- DATASET SECTION
↓

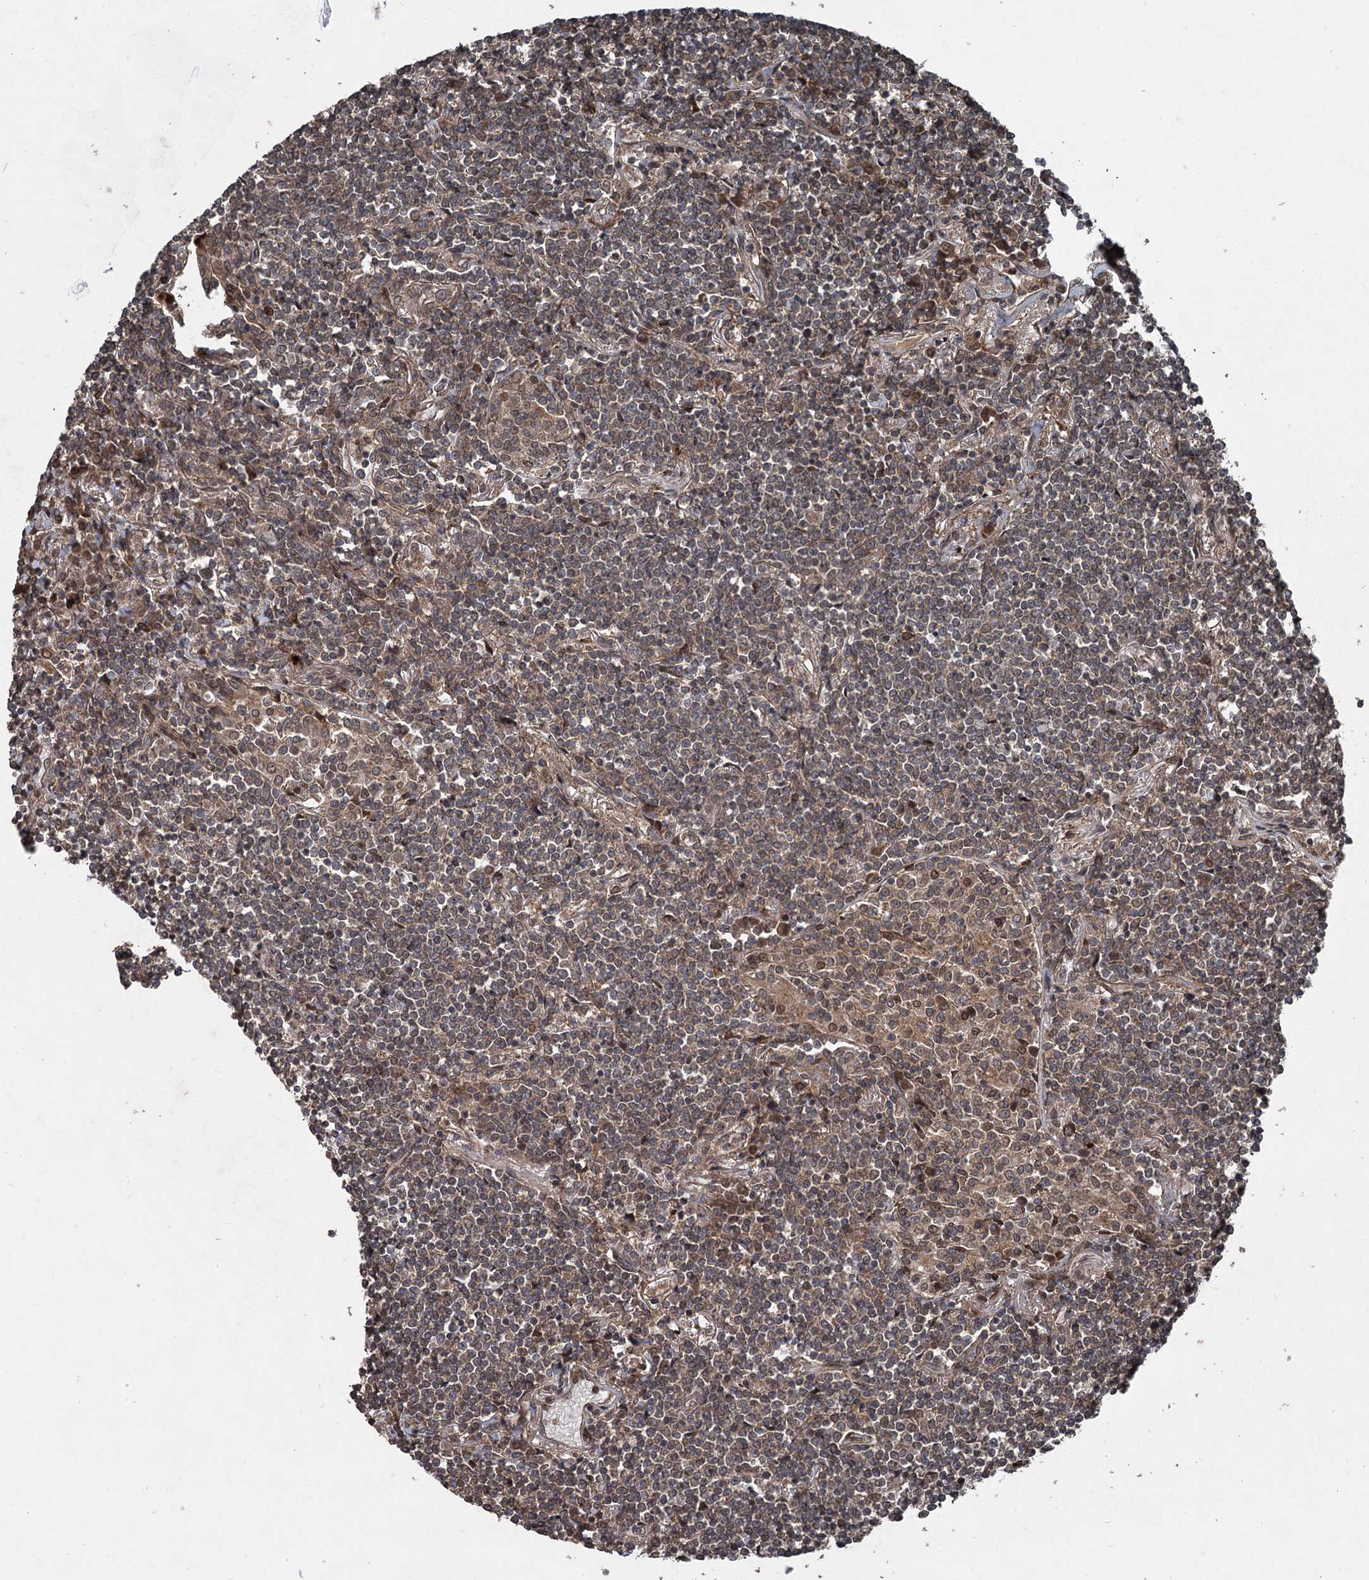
{"staining": {"intensity": "weak", "quantity": "25%-75%", "location": "cytoplasmic/membranous"}, "tissue": "lymphoma", "cell_type": "Tumor cells", "image_type": "cancer", "snomed": [{"axis": "morphology", "description": "Malignant lymphoma, non-Hodgkin's type, Low grade"}, {"axis": "topography", "description": "Lung"}], "caption": "Malignant lymphoma, non-Hodgkin's type (low-grade) stained for a protein (brown) displays weak cytoplasmic/membranous positive expression in approximately 25%-75% of tumor cells.", "gene": "ALAS1", "patient": {"sex": "female", "age": 71}}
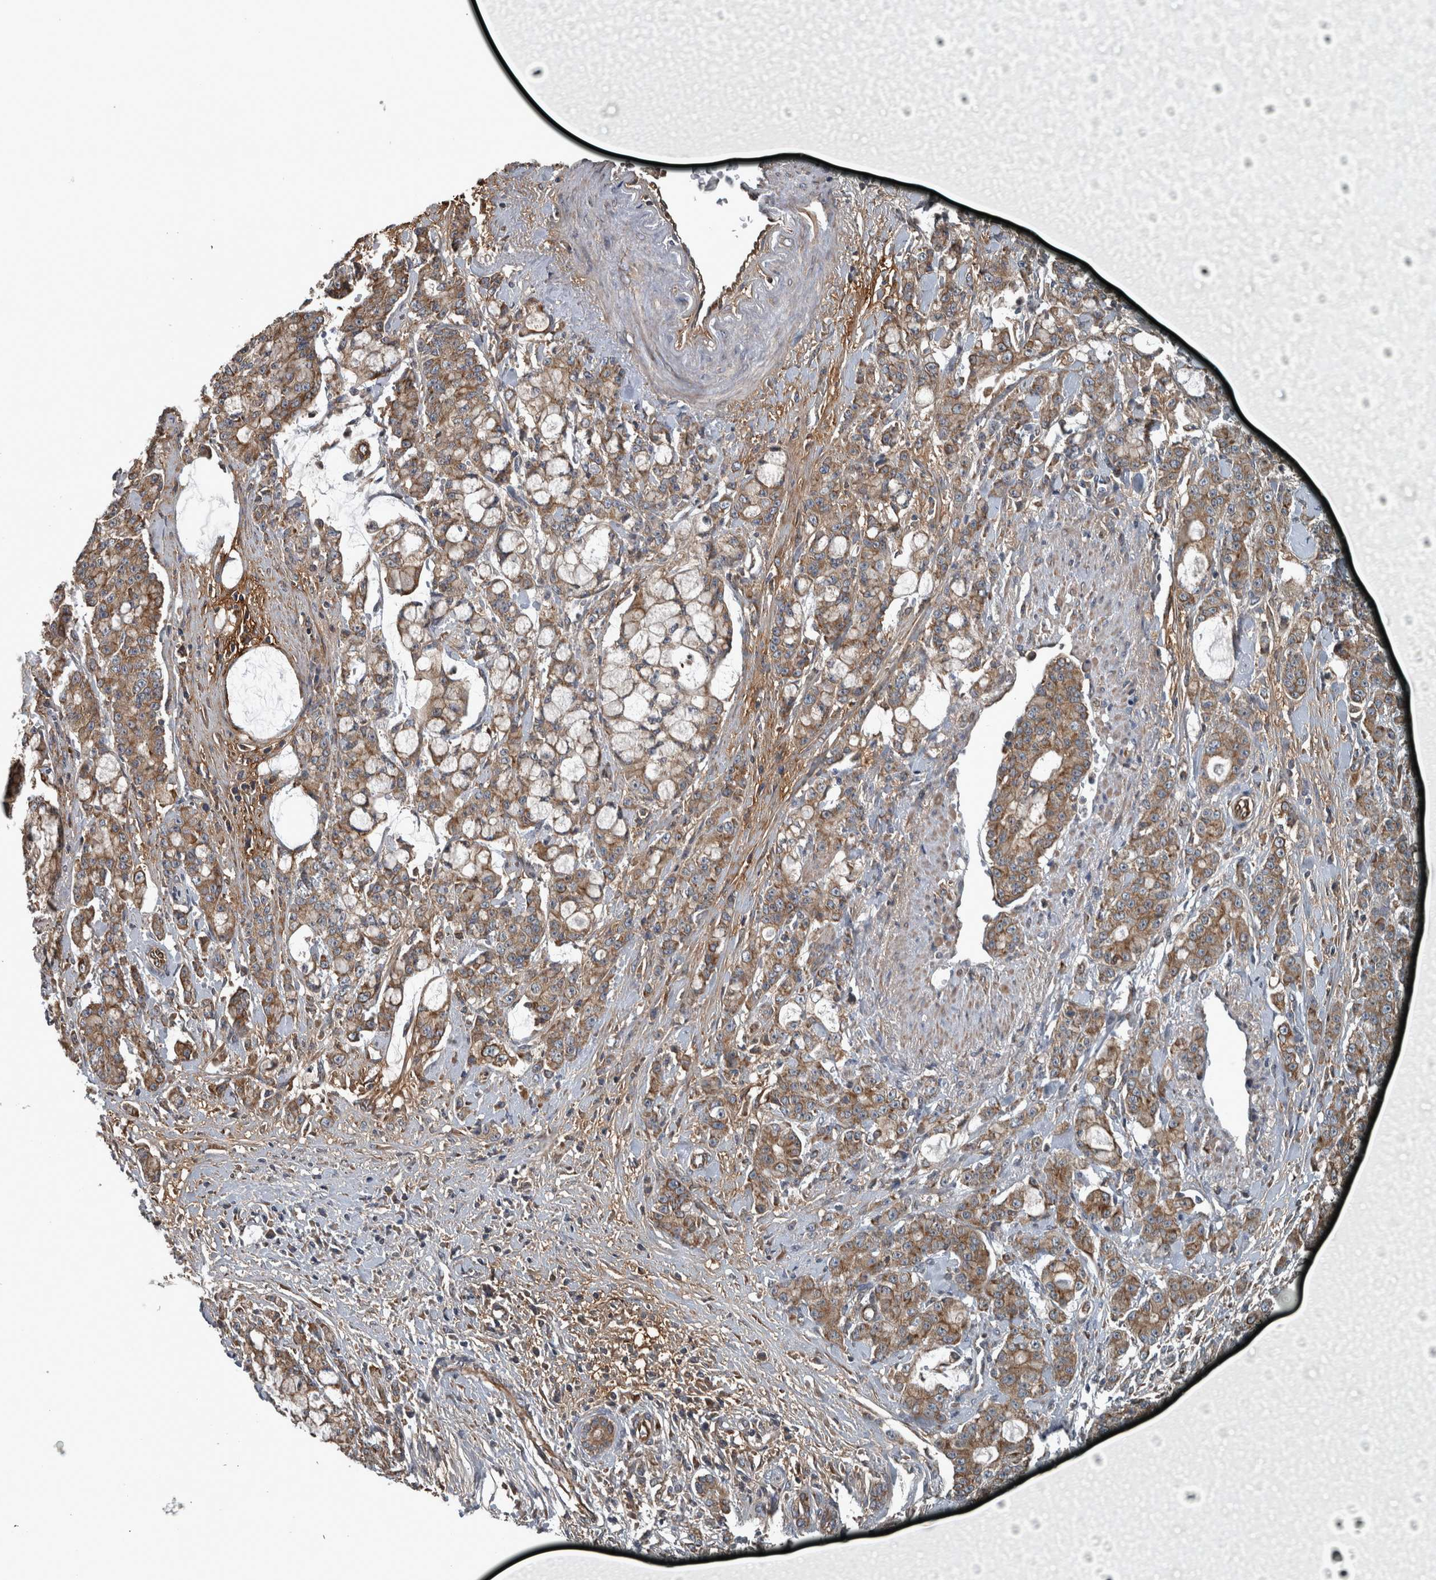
{"staining": {"intensity": "moderate", "quantity": ">75%", "location": "cytoplasmic/membranous"}, "tissue": "pancreatic cancer", "cell_type": "Tumor cells", "image_type": "cancer", "snomed": [{"axis": "morphology", "description": "Adenocarcinoma, NOS"}, {"axis": "topography", "description": "Pancreas"}], "caption": "Tumor cells show moderate cytoplasmic/membranous positivity in approximately >75% of cells in pancreatic adenocarcinoma.", "gene": "EXOC8", "patient": {"sex": "female", "age": 73}}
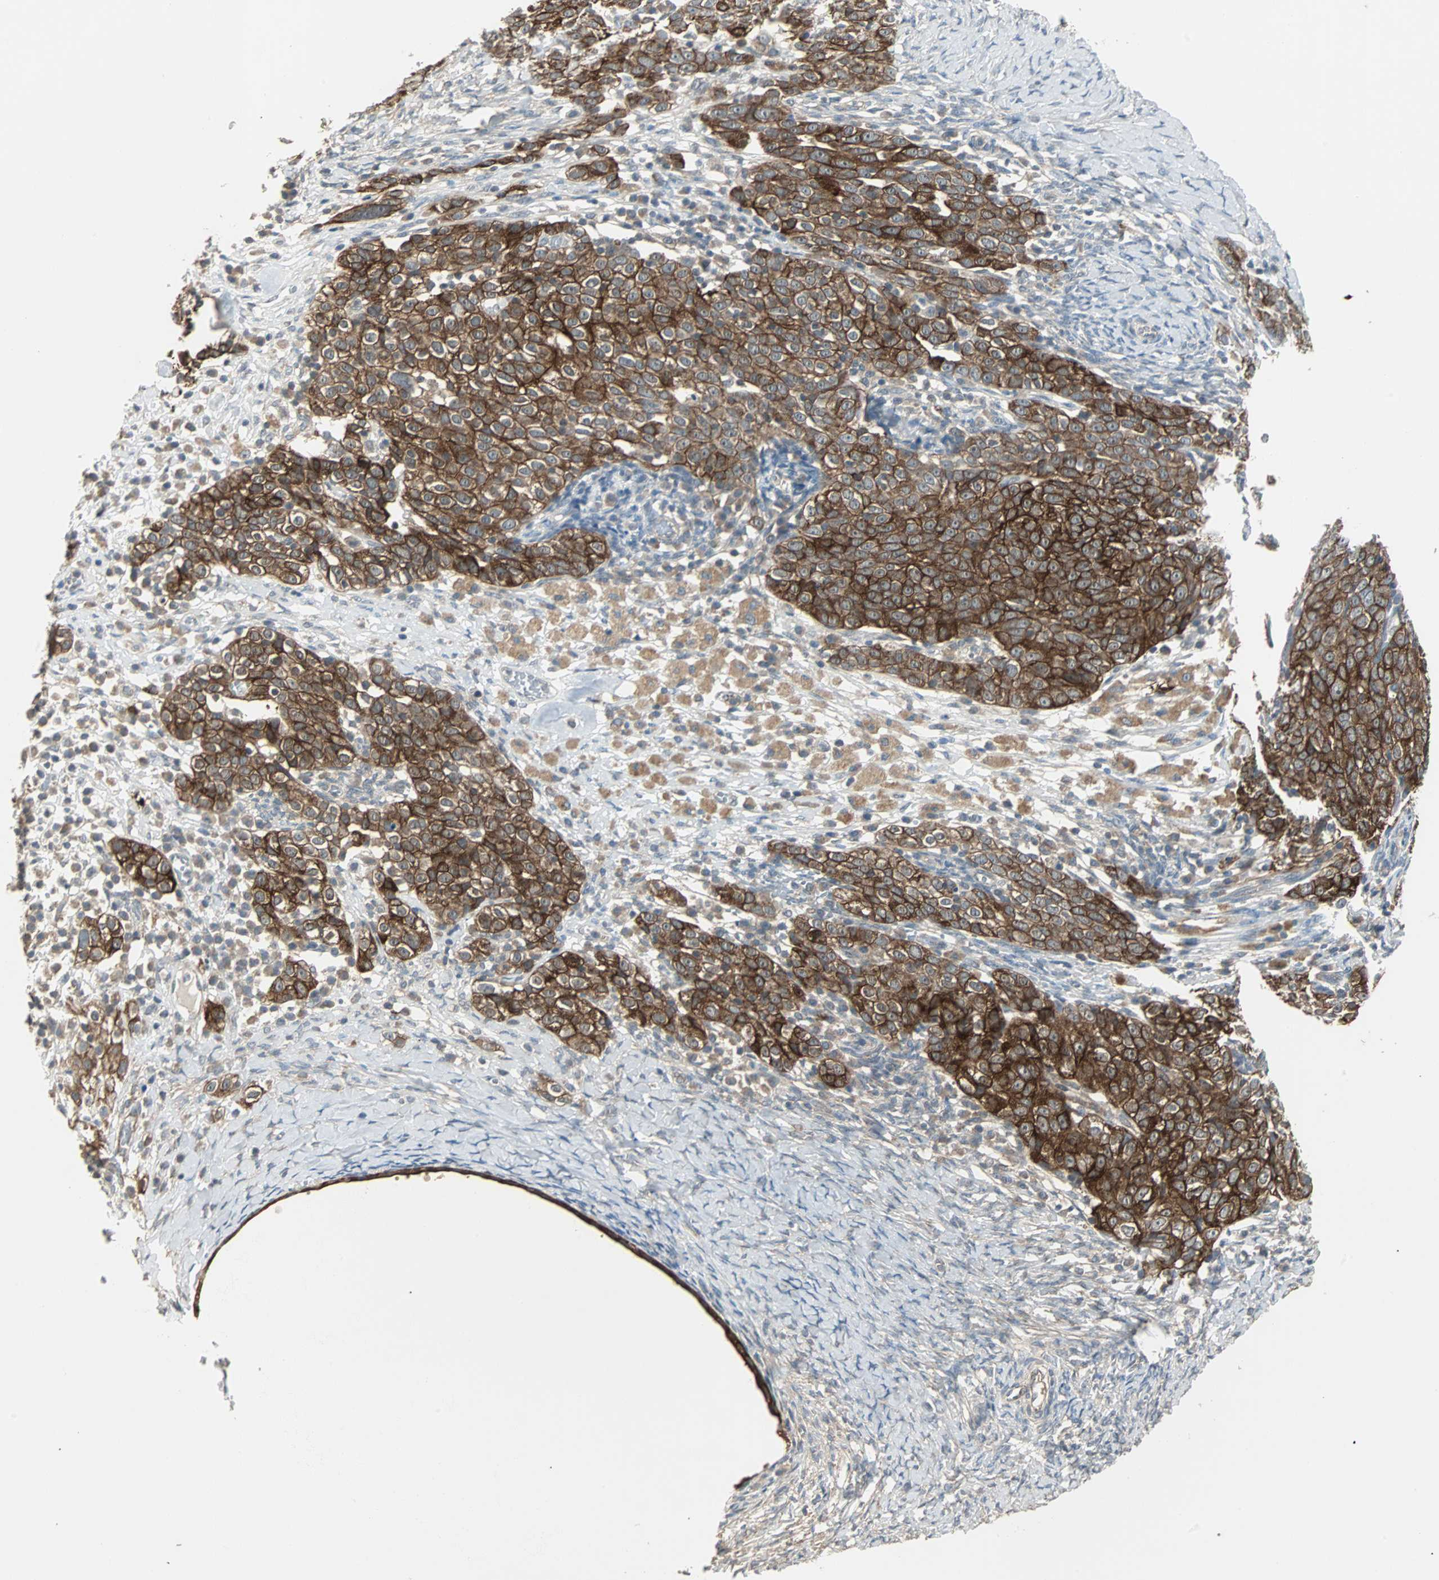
{"staining": {"intensity": "strong", "quantity": ">75%", "location": "cytoplasmic/membranous"}, "tissue": "ovarian cancer", "cell_type": "Tumor cells", "image_type": "cancer", "snomed": [{"axis": "morphology", "description": "Normal tissue, NOS"}, {"axis": "morphology", "description": "Cystadenocarcinoma, serous, NOS"}, {"axis": "topography", "description": "Ovary"}], "caption": "A micrograph of human ovarian cancer stained for a protein reveals strong cytoplasmic/membranous brown staining in tumor cells.", "gene": "CMC2", "patient": {"sex": "female", "age": 62}}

↑

- WHAT IS EXPECTED
In the answer, set down only the lines from the opening line of the listing through the line that holds "cells show moderate", exactly as they appear, minus the pictures.

- YOUR SOLUTION
{"staining": {"intensity": "weak", "quantity": "25%-75%", "location": "cytoplasmic/membranous"}, "tissue": "lymphoma", "cell_type": "Tumor cells", "image_type": "cancer", "snomed": [{"axis": "morphology", "description": "Malignant lymphoma, non-Hodgkin's type, Low grade"}, {"axis": "topography", "description": "Lung"}], "caption": "Malignant lymphoma, non-Hodgkin's type (low-grade) stained for a protein (brown) displays weak cytoplasmic/membranous positive expression in approximately 25%-75% of tumor cells.", "gene": "ALAS1", "patient": {"sex": "female", "age": 71}}
{"staining": {"intensity": "moderate", "quantity": ">75%", "location": "cytoplasmic/membranous"}, "tissue": "pancreatic cancer", "cell_type": "Tumor cells", "image_type": "cancer", "snomed": [{"axis": "morphology", "description": "Adenocarcinoma, NOS"}, {"axis": "topography", "description": "Pancreas"}], "caption": "Tumor cells show moderate cytoplasmic/membranous positivity in approximately >75% of cells in pancreatic adenocarcinoma.", "gene": "EXOC8", "patient": {"sex": "female", "age": 73}}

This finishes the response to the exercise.